BEGIN TASK MATERIAL

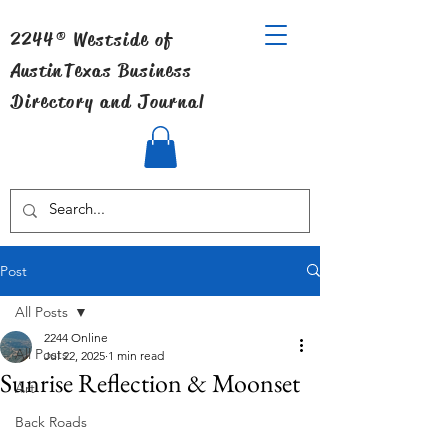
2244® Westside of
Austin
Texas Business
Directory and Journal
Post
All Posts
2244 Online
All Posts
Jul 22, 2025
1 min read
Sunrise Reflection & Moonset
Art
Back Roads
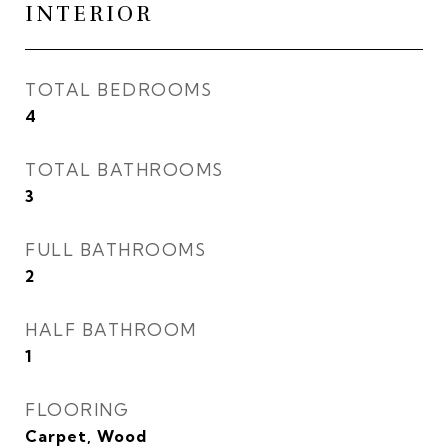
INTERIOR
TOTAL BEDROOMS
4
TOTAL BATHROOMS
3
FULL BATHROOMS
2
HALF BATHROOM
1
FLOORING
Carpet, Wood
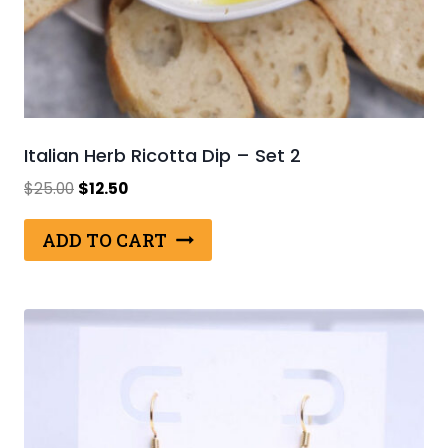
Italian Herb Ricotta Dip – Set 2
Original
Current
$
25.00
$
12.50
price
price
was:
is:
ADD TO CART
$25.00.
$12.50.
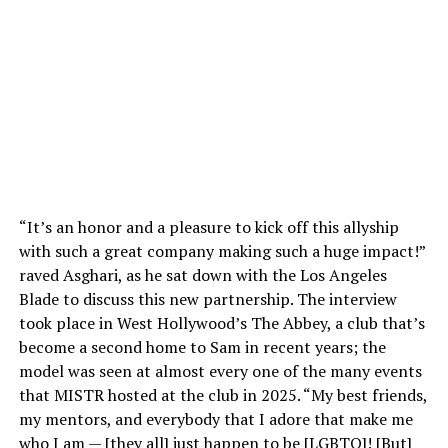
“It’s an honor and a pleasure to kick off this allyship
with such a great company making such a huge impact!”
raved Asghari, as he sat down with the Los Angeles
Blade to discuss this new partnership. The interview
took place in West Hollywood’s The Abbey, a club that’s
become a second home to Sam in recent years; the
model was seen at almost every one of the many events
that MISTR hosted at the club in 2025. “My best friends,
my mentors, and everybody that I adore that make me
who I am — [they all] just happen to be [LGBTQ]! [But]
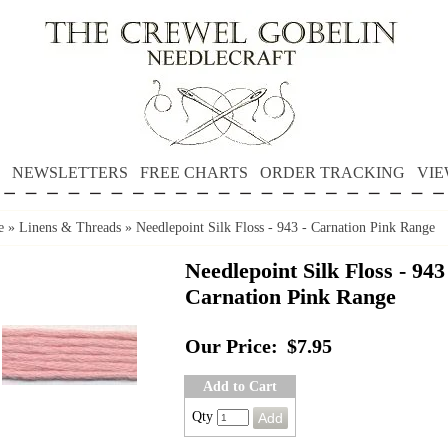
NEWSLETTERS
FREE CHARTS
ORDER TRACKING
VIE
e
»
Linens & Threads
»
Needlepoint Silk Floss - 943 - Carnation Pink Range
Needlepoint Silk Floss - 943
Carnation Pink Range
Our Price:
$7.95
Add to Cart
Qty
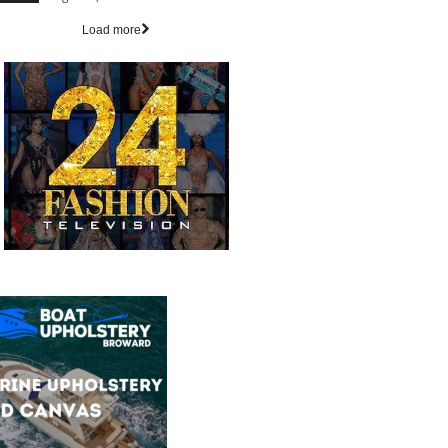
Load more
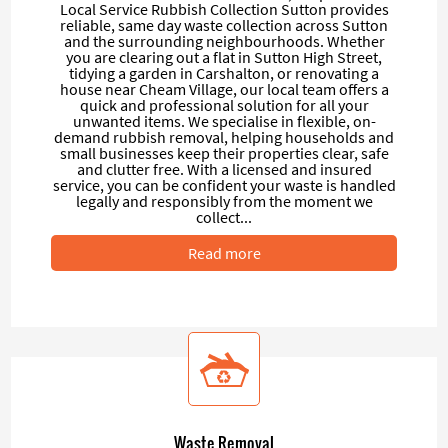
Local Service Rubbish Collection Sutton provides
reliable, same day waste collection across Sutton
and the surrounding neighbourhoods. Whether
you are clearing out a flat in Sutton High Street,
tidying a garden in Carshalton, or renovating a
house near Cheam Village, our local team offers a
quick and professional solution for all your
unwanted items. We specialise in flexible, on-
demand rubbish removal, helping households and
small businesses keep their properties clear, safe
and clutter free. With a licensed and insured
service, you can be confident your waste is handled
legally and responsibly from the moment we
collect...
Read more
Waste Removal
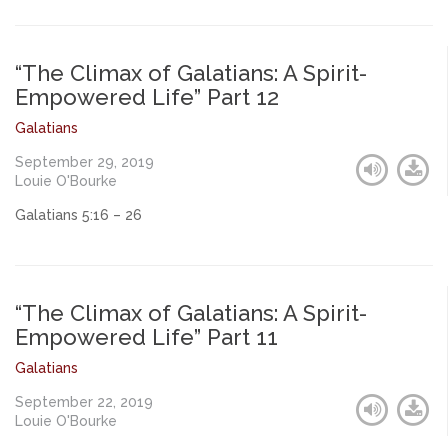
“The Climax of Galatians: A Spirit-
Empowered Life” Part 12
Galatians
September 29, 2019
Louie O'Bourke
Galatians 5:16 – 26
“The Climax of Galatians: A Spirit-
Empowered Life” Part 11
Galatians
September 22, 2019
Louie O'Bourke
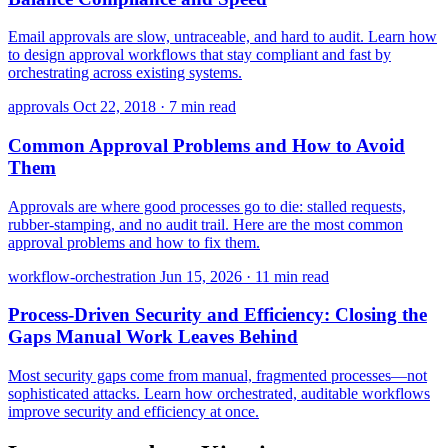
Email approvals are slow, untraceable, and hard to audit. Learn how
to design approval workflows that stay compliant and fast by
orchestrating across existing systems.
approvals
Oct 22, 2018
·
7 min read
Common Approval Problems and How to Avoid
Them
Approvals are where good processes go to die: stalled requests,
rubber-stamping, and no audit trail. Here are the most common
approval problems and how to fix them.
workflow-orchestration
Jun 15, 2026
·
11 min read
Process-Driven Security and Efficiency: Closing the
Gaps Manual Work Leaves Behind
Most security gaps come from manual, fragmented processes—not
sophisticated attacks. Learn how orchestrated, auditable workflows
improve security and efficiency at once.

END TASK MATERIAL

For this data, state how many lines include the word "from", with nothing added.

2